I’d typically call that kind of posturing nothing short of laughable, had I not begun to look at this gaslighting behavior through fresh eyes.

Obama hasn’t taken Patrick’s bait; at a televised town hall last week, the president calmly and confidently reiterated that his support for police is undeniable and long-standing. Police are safer during the Obama administration than they have been since the Reagan years. In Texas, it is more dangerous than ever to be a civilian; fatal encounters with police are on the rise, disproportionately so for Texans of color, even though arrests are on the decline.

What is especially troubling about the undercurrent of the GOP’s rhetoric is that whatever the party does or says, it’s ostensibly done out of real love for and loyalty to America. Fittingly, the night Melania Trump tried desperately to convince the crowd of her husband’s genuine patriotism and love for the United States, the day’s RNC theme was “Make America safe again.” That’s particularly grim in light of the “loved to death” trope so often trotted out when we talk about cases of fatal domestic abuse. The kind of so-called “love” that Trump and the GOP that has convened behind him in Cleveland espouses is a dangerous type indeed for those of us aren’t white, aren’t men, and aren’t Christian.

There’s no singular “victim” here when it comes to the GOP’s increasingly abusive posture. But I don’t think there must be in order for the public, the media and even Republican voters who are miffed and outraged by their party’s devolution into Trumpism to change the way we think about, and engage with, GOP politics in the lead-up to November. What would we do if someone treated us, if someone talked to us, the way Trump and the GOP leadership has done this week? If we see these tactics and behaviors as reflective of patterns of emotional and mental manipulation, rather than an especially egregious version of the politics to which we’re otherwise resigned, does that change the way we can, or should, react?
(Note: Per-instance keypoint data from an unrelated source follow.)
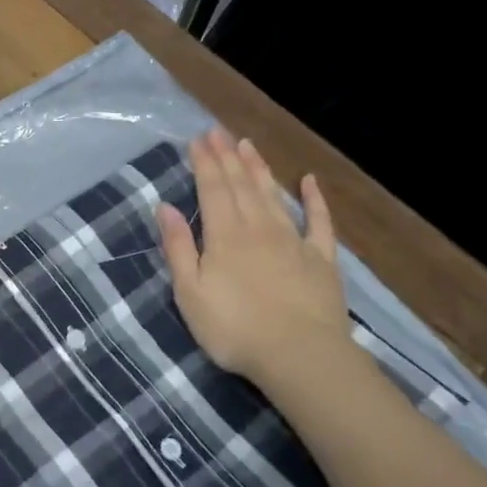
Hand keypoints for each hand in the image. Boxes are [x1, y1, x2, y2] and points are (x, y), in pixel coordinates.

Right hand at [157, 130, 352, 390]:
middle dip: (227, 157)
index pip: (212, 189)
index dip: (204, 163)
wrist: (300, 356)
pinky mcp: (321, 259)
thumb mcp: (191, 293)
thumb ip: (179, 248)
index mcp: (224, 236)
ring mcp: (293, 241)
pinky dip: (314, 199)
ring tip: (247, 145)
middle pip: (241, 185)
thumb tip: (165, 207)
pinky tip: (310, 181)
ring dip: (259, 168)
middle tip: (219, 131)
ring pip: (273, 195)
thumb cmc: (234, 329)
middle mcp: (258, 228)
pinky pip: (319, 222)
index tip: (198, 139)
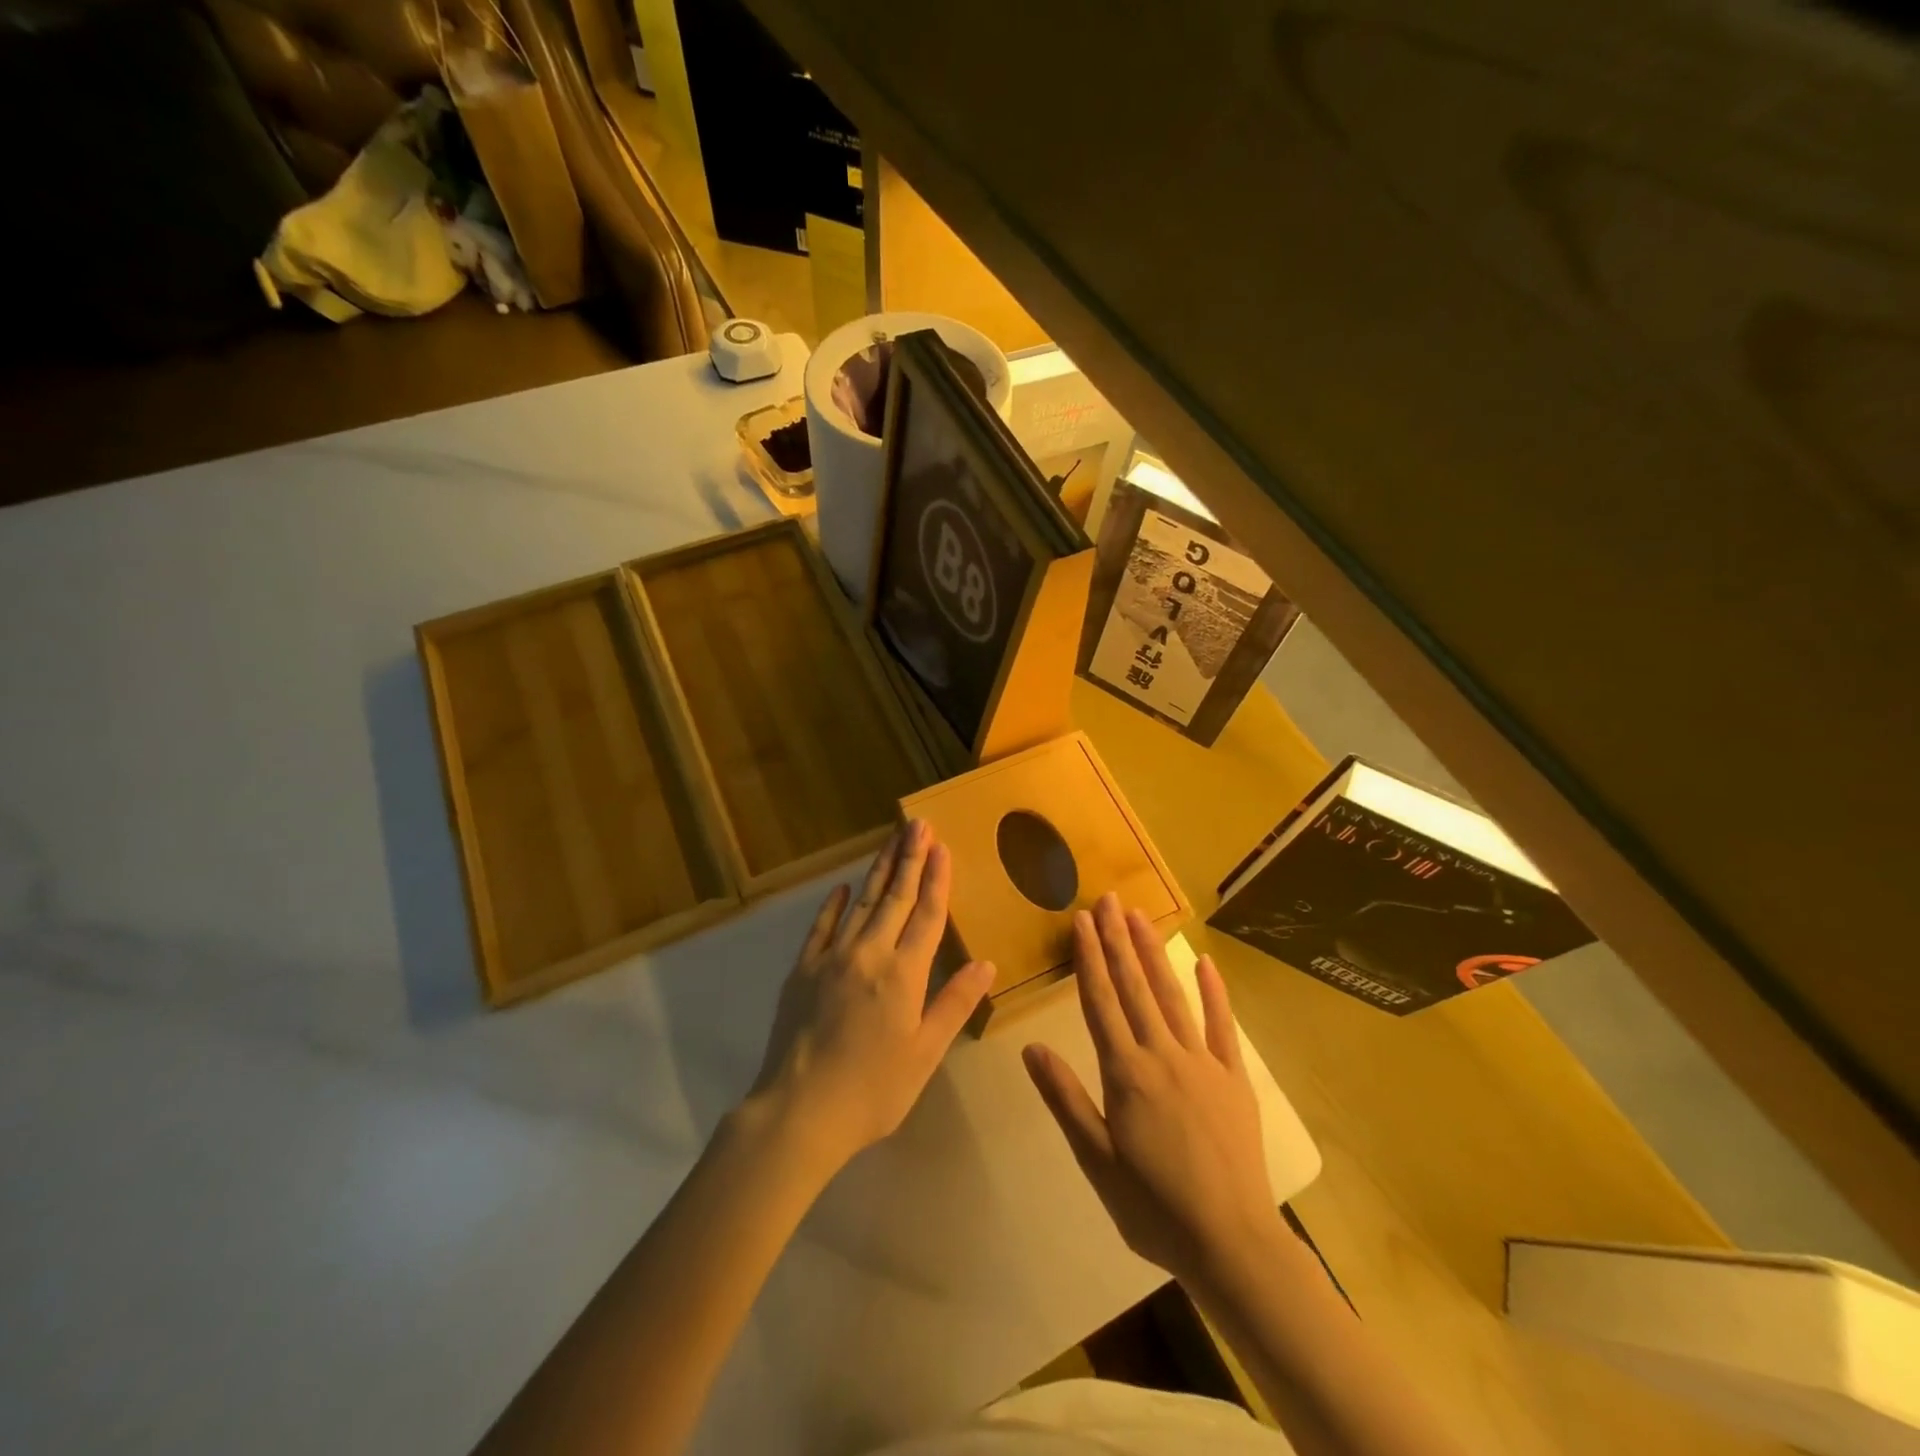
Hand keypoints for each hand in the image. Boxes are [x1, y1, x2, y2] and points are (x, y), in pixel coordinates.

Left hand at [746, 820, 995, 1175]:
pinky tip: (843, 887)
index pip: (926, 914)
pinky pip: (822, 927)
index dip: (936, 878)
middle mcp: (869, 954)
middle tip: (918, 824)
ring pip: (862, 903)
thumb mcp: (925, 1054)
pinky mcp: (803, 969)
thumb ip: (954, 1004)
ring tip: (892, 840)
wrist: (799, 1111)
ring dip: (880, 870)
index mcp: (904, 974)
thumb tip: (985, 963)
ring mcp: (832, 958)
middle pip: (895, 897)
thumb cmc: (873, 1089)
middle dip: (910, 858)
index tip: (942, 845)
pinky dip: (834, 904)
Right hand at [1023, 894, 1276, 1285]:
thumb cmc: (1153, 1207)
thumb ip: (1065, 1099)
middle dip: (1118, 940)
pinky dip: (1214, 992)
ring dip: (1154, 953)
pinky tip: (1205, 963)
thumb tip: (1031, 1047)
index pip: (1100, 1002)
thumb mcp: (1096, 1161)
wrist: (1231, 1243)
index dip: (1089, 958)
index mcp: (1126, 1073)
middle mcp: (1162, 1055)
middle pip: (1135, 987)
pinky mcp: (1234, 1078)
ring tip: (1139, 917)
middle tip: (1108, 900)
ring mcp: (1202, 1062)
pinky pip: (1222, 1026)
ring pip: (1172, 995)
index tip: (1081, 921)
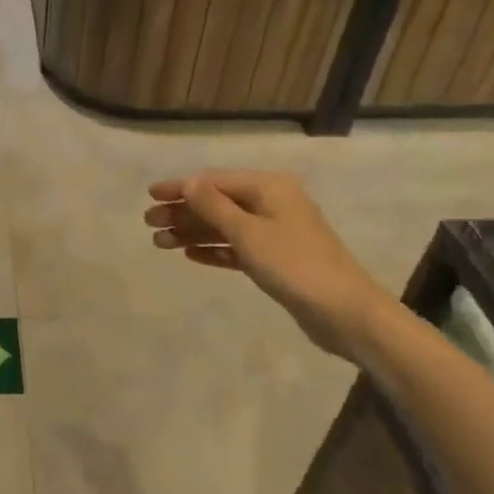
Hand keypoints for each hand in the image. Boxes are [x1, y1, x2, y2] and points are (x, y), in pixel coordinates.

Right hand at [144, 171, 394, 360]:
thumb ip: (214, 206)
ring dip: (193, 232)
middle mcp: (272, 203)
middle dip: (182, 212)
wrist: (345, 312)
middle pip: (218, 203)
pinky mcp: (277, 259)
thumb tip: (189, 181)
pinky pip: (237, 247)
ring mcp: (276, 232)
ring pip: (225, 226)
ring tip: (160, 243)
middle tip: (149, 224)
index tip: (149, 196)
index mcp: (269, 188)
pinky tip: (190, 255)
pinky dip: (214, 249)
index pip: (214, 181)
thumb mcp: (248, 233)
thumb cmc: (294, 265)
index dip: (180, 188)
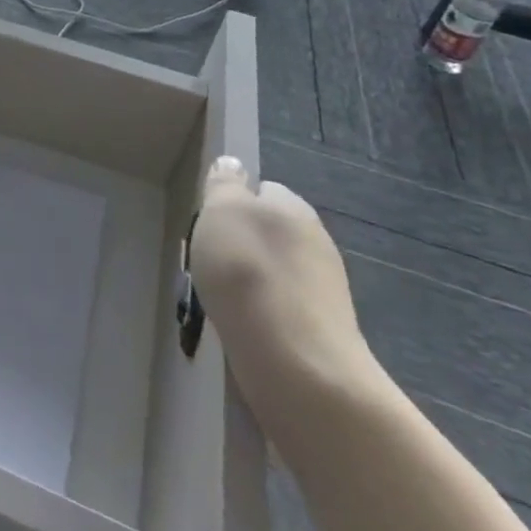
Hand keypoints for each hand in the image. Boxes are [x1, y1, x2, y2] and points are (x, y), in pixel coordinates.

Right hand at [190, 157, 380, 432]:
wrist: (296, 365)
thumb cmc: (249, 273)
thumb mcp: (222, 211)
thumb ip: (225, 184)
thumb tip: (233, 165)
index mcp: (295, 208)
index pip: (264, 190)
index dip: (234, 201)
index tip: (209, 223)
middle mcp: (316, 244)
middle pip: (268, 233)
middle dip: (239, 245)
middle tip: (207, 263)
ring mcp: (323, 292)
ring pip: (272, 273)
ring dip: (247, 282)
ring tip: (217, 300)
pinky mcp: (320, 333)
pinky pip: (279, 310)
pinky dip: (258, 315)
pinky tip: (239, 327)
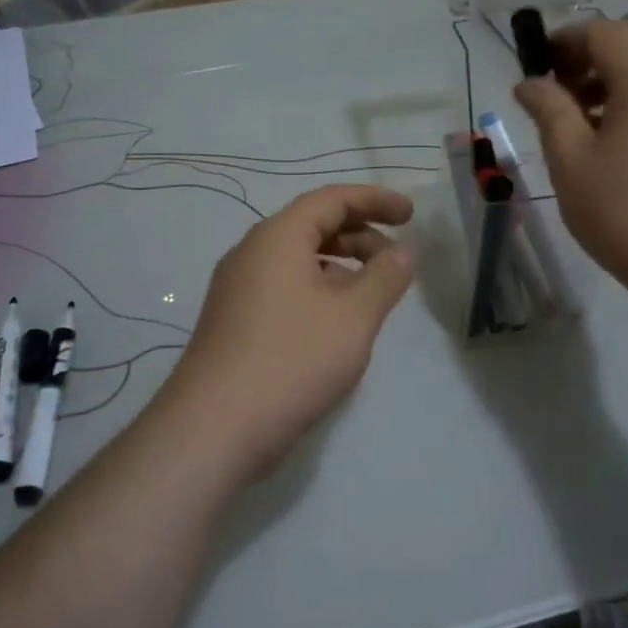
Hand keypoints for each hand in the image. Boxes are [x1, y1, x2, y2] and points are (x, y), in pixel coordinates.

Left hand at [163, 185, 415, 481]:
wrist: (215, 427)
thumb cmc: (292, 359)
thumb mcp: (354, 316)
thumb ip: (385, 276)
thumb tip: (403, 251)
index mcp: (277, 237)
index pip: (331, 199)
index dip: (375, 200)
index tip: (411, 215)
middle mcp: (252, 253)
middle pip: (312, 226)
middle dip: (360, 235)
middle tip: (396, 259)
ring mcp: (238, 289)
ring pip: (298, 260)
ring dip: (340, 266)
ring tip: (373, 295)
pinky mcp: (234, 322)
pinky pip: (284, 288)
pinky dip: (318, 291)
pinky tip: (337, 325)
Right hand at [515, 21, 627, 309]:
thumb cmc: (625, 212)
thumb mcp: (570, 160)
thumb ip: (548, 109)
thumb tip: (529, 82)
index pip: (602, 32)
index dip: (563, 42)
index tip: (536, 69)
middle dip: (589, 57)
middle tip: (557, 92)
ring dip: (615, 76)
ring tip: (583, 117)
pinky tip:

I believe so — though I’m still thinking through what that means in practice, and will write more on this in the coming weeks. Here’s what I know for sure: It’s one thing to lie, to stretch the truth, to bend facts and research to a narrative that casts one’s party or politics in a positive light. It’s another to consistently and repeatedly deny reality in order to force others to engage solely on your terms, and to submit to your demands.

And when it’s done in the name of love — for a spouse, for a child, for a country — that looks to me a whole hell of a lot like abuse.